Per “nuovi frontalieri” si intende, ricordiamo, tutti coloro che diverranno tali per la prima volta dopo l’entrata in vigore dell’Accordo, mentre i “vecchi frontalieri” – ribadisce l’OCST – sono coloro che, al momento dell’entrata in vigore dell’Accordo, soddisfano i seguenti requisiti (oppure, se attualmente non più presenti nel mercato svizzero, hanno avuto questi requisiti tra il 31 dicembre 2018 e l’entrata in vigore dell’Accordo): residenza fiscale nei Comuni di confine (ovvero iscrizione in Comune, dimora abituale e centro degli interessi familiari); rientro giornaliero tra Italia e Svizzera; datore di lavoro in Ticino, Grigioni o Vallese.
In particolare, i “nuovi frontalieri” come ricorda l’OCST «pagheranno l’imposta alla fonte nel Cantone di lavoro (secondo delle nuove tabelle fiscali ancora in fase di elaborazione) ma dovranno poi pagare l’IRPEF in Italia secondo le aliquote ordinarie con detrazione per quanto già pagato in Svizzera». Grazie all’azione del sindacato, nel disegno di legge di ratifica «sono state tuttavia inserite alcune agevolazioni che andranno ad abbassare l’IRPEF italiana, oltre che a migliorare alcune prestazioni di natura sociale per gli stessi frontalieri».
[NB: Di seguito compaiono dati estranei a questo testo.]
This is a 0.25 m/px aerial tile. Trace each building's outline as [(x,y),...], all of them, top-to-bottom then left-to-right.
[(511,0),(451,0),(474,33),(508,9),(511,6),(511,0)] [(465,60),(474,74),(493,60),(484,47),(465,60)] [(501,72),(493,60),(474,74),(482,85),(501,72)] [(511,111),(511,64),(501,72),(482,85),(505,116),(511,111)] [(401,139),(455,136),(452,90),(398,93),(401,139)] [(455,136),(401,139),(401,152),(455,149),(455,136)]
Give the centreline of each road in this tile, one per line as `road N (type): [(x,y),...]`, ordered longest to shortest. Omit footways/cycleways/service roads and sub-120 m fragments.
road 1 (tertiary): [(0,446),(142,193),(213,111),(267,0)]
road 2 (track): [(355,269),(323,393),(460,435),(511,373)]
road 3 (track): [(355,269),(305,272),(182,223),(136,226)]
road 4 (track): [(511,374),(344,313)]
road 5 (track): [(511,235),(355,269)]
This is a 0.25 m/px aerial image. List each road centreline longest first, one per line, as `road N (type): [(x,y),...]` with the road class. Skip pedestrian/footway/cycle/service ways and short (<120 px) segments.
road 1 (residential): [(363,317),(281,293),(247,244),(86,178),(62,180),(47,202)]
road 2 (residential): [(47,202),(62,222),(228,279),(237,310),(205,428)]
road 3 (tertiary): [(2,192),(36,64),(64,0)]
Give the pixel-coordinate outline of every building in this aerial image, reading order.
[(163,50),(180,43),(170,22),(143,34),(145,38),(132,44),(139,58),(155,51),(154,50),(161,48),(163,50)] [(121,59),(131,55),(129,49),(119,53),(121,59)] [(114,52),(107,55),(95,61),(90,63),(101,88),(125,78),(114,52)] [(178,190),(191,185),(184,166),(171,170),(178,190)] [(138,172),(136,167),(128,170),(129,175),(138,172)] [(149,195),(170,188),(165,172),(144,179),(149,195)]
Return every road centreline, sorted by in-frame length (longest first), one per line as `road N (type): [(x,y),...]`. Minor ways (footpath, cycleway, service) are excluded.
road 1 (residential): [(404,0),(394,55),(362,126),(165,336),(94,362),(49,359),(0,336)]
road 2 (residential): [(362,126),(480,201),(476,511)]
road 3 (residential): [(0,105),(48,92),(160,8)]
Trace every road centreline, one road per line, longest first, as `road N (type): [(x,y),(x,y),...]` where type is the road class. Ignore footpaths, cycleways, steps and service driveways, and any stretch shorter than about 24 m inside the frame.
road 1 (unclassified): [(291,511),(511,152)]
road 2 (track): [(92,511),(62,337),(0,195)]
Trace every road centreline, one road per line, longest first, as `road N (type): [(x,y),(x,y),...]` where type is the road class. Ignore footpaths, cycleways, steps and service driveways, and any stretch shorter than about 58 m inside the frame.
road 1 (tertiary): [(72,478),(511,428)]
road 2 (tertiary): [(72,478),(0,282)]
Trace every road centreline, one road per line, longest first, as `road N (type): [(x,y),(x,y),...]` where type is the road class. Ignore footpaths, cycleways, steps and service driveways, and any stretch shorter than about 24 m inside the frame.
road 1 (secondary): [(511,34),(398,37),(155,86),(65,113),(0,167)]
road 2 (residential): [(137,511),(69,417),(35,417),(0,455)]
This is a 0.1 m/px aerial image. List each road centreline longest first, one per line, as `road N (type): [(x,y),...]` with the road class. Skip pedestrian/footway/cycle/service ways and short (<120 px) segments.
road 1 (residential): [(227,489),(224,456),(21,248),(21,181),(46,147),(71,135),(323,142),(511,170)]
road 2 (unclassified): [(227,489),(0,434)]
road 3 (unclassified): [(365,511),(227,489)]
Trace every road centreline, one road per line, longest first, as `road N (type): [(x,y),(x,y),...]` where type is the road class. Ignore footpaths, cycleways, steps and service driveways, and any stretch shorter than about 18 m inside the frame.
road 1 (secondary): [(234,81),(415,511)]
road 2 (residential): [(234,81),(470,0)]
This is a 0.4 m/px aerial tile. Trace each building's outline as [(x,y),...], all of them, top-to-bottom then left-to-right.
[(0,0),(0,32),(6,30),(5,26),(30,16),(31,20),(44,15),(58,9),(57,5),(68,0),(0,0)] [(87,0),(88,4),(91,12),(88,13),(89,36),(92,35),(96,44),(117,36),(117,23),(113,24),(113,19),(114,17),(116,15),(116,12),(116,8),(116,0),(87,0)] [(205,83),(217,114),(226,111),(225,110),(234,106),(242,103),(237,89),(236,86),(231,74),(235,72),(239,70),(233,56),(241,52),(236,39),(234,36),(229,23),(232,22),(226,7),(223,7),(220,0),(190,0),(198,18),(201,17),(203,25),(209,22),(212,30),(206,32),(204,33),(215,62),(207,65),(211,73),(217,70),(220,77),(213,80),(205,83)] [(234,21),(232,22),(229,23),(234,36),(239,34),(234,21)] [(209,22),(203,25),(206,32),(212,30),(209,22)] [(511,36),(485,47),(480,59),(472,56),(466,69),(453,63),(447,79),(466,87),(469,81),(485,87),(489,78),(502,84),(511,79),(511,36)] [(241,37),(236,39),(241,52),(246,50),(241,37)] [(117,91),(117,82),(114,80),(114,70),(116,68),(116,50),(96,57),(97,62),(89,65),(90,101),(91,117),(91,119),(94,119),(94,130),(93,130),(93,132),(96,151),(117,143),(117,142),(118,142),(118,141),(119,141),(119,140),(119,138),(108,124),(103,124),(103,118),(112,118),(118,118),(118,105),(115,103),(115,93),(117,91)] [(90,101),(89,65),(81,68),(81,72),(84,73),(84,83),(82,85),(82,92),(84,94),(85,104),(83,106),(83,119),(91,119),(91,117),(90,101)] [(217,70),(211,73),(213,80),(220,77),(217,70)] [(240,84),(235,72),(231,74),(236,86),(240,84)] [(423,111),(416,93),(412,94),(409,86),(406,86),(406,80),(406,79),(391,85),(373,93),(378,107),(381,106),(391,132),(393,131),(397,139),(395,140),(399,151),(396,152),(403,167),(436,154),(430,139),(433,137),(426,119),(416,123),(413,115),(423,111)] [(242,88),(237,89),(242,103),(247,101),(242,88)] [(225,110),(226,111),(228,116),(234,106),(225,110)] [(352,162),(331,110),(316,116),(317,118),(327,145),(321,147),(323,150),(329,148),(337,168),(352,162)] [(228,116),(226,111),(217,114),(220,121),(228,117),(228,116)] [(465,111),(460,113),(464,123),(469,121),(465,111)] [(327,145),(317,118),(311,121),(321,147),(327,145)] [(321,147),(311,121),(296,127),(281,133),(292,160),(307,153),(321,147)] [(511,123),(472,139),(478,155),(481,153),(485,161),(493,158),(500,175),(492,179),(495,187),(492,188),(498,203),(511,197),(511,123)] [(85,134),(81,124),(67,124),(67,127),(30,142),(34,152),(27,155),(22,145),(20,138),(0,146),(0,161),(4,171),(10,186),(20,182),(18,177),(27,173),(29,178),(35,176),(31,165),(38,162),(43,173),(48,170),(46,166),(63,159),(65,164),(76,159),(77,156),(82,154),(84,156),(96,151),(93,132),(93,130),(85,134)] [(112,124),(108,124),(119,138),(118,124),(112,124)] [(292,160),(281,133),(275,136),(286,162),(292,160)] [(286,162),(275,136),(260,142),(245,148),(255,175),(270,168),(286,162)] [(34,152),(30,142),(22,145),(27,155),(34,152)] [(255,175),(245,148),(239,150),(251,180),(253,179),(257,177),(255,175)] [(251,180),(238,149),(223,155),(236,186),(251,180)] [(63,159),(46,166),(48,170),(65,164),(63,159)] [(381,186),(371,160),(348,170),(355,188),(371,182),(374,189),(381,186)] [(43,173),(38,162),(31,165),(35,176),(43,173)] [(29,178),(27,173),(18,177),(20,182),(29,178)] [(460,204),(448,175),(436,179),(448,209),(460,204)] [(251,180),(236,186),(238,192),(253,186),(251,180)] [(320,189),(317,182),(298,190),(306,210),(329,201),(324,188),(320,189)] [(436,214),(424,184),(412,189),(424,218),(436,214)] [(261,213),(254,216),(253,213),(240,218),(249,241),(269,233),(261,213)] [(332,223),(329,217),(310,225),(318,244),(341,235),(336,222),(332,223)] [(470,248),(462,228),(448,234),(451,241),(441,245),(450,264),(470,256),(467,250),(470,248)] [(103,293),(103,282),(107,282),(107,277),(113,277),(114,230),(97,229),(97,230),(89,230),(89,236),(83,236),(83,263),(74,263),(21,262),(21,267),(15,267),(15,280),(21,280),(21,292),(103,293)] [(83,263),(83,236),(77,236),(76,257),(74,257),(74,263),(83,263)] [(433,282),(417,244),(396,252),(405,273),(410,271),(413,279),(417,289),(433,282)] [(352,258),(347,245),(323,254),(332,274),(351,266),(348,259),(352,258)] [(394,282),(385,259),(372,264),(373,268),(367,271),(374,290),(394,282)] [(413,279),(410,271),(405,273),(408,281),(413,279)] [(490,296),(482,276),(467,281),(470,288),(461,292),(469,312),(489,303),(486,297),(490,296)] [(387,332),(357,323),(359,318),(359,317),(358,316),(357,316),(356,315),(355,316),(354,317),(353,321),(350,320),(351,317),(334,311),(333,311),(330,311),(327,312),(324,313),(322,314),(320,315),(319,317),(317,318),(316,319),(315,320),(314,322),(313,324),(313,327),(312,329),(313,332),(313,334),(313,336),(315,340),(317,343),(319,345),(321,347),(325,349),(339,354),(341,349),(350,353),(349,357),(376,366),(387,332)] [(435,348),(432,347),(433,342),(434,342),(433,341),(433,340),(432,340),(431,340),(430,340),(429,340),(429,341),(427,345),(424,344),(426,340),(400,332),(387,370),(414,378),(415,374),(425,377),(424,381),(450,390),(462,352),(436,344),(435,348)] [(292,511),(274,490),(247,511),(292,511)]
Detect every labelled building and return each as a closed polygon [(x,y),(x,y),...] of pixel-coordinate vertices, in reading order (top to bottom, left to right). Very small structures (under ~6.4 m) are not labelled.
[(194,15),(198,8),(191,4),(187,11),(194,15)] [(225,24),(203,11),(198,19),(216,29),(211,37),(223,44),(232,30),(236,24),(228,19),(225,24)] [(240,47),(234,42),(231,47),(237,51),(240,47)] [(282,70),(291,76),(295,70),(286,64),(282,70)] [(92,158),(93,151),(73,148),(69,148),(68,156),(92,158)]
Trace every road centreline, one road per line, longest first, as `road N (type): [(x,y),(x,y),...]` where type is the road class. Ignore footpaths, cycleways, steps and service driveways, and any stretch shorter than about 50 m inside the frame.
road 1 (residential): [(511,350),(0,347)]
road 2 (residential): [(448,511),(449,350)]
Il sorriso dei Comuni di frontiera
Detto dell’OCST, come è stata accolta dall’altra parte del confine la ratifica? L’Associazione dei Comuni italiani di frontiera, l’ACIF, che nel dicembre del 2020 assieme ai sindacati CGIL, CISL e UIL, OCST e SUNIA aveva sottoscritto con il Ministero dell’Economia un Memorandum d’Intesa contenente disposizioni normative atte a garantire ai Comuni di Frontiera le risorse derivanti dalla attuale compensazione finanziaria (i cosiddetti ristorni), oltre a puntuali indicazioni di misure fiscali, previdenziali e normative volte a limitare la sperequazione tra i frontalieri regolamentati con le attuali regole derivanti dall’Accordo del 1974 e quelli regolati dalle nuove norme in discussione, può dirsi soddisfatto del fatto che diverse osservazioni avanzate in Senato nel marzo 2022 dalla stessa ACIF – come la specificità e il ruolo degli stessi Comuni di frontiera – siano state oggi recepite.
L’accordo, dati alla mano, sarà molto vantaggioso per l’Italia. Che dalla riforma della fiscalità per i frontalieri incasserà, prima che la stessa vada a regime, oltre 3,6 miliardi di euro.